The Power of Experiments: Decision-Making in a Data-Driven World
The MIT Press, 2020
By Michael Luca (GRS’10,’11) and Max H. Bazerman
In today’s online world, we are often guinea pigs whether we know it or not. The authors, both professors at Harvard Business School, look at the key role of experiments in the tech sector—at StubHub, Uber, Airbnb—and how they can be used for social good.
Rainbow Revolutionaries: Fifty LGBTQ+ People Who Made History
HarperCollins, 2020
By Sarah Prager (CAS’08)
Short bios of people like Alexander the Great, Ellen DeGeneres, Billie Jean King, Harvey Milk, Rudolf Nureyev, and Sally Ride. For ages 8 to 12. Illustrated by Sarah Papworth.
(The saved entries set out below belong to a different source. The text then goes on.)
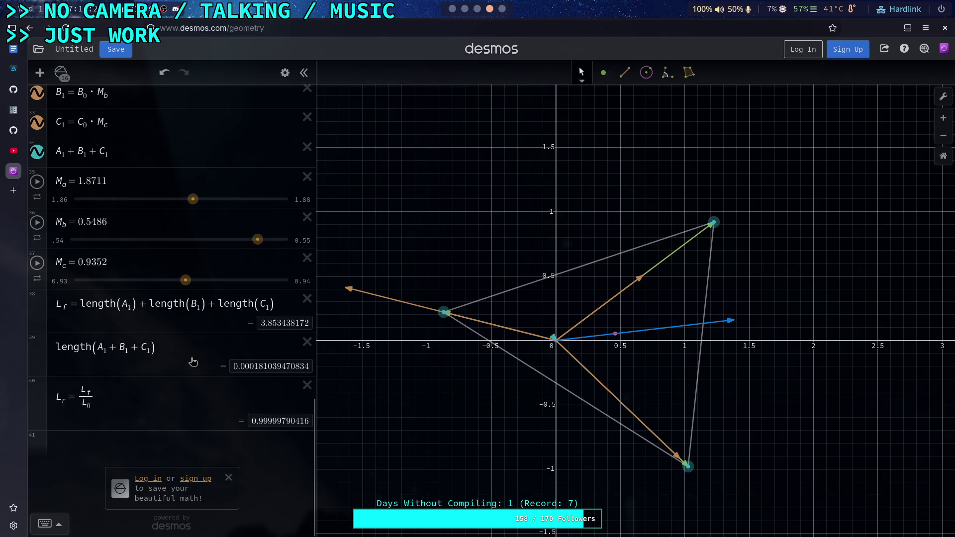
Check the length(A1+B1+C1) result and start an empty expression at the list end
left_click(197, 344)
scroll(201, 345, "up", 15)
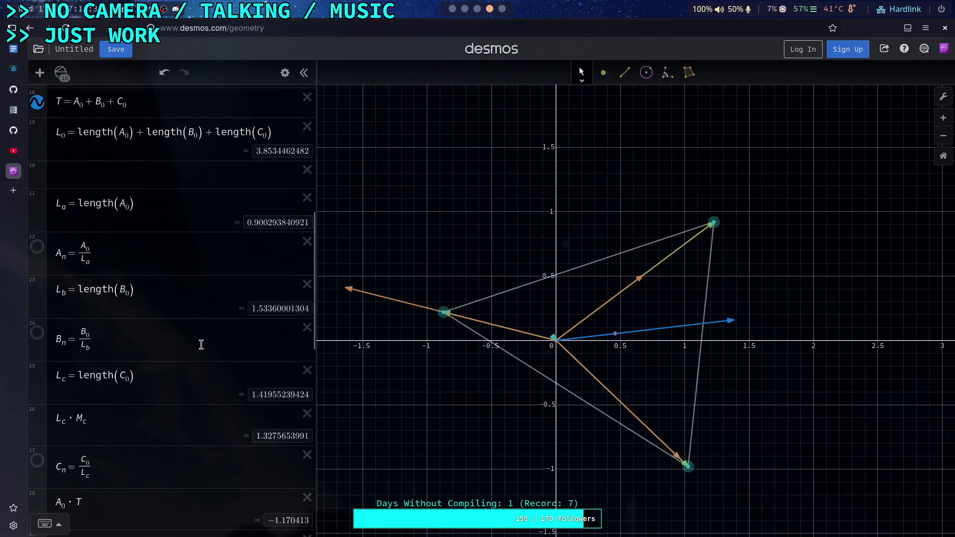
scroll(198, 339, "up", 3)
scroll(196, 331, "down", 5)
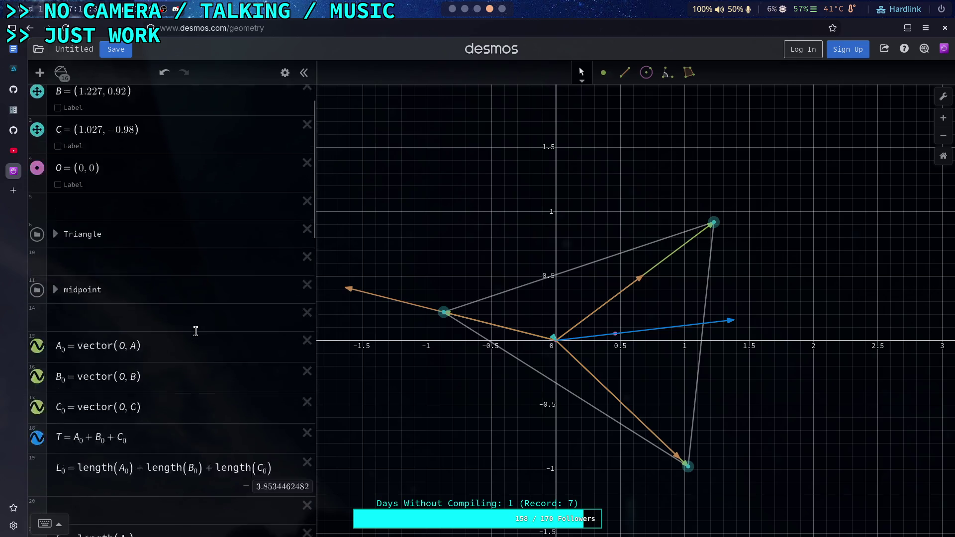
scroll(195, 327, "down", 12)
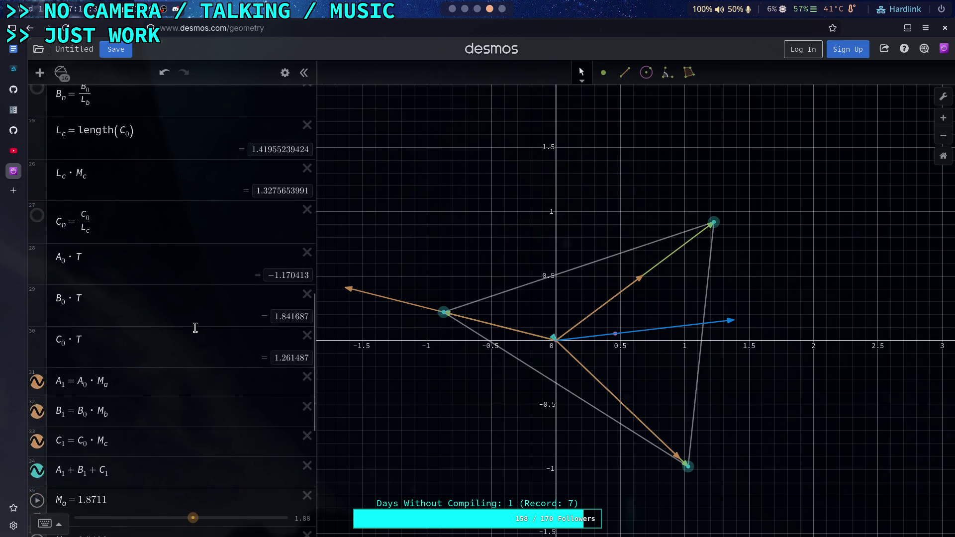
left_click(142, 443)
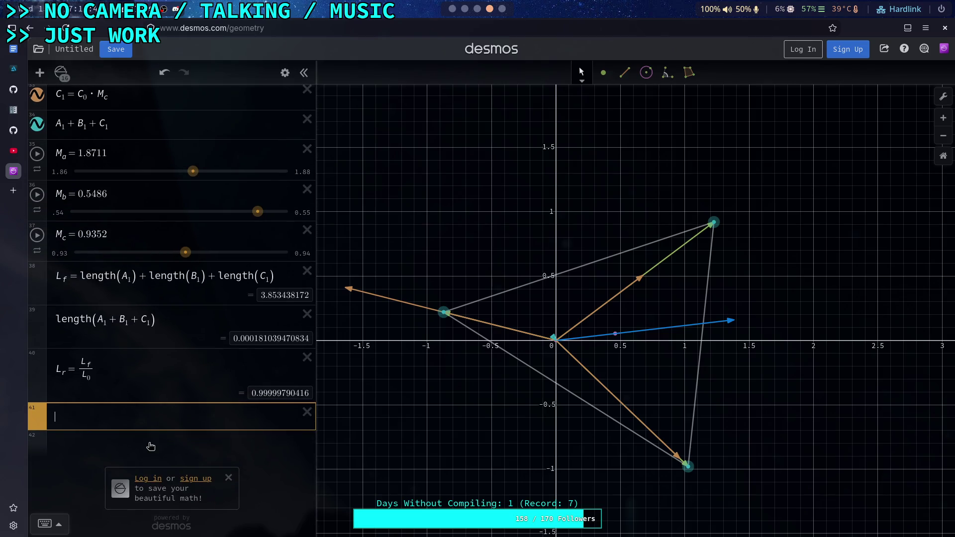
scroll(60, 318, "up", 4)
The Real Deal: My Decade Fighting Battles and Winning Wars with Trump
Broadside Books, 2019
By George Sorial (CAS’90, LAW’95, Questrom’96) and Damian Bates
Longtime Trump Organization executive and attorney Sorial shares his insights into Donald Trump’s methods of using “chaos, the media, and a single-minded focus to achieve things everyone else said were impossible.”
What Retirees Want: A Holistic View of Life’s Third Age
Wiley, 2020
By Ken Dychtwald and Robert Morison (GRS’77)
How will work, family, and retirement be transformed by the two billion baby boomers over the age of 60 worldwide? What new products, services, and technologies will arise?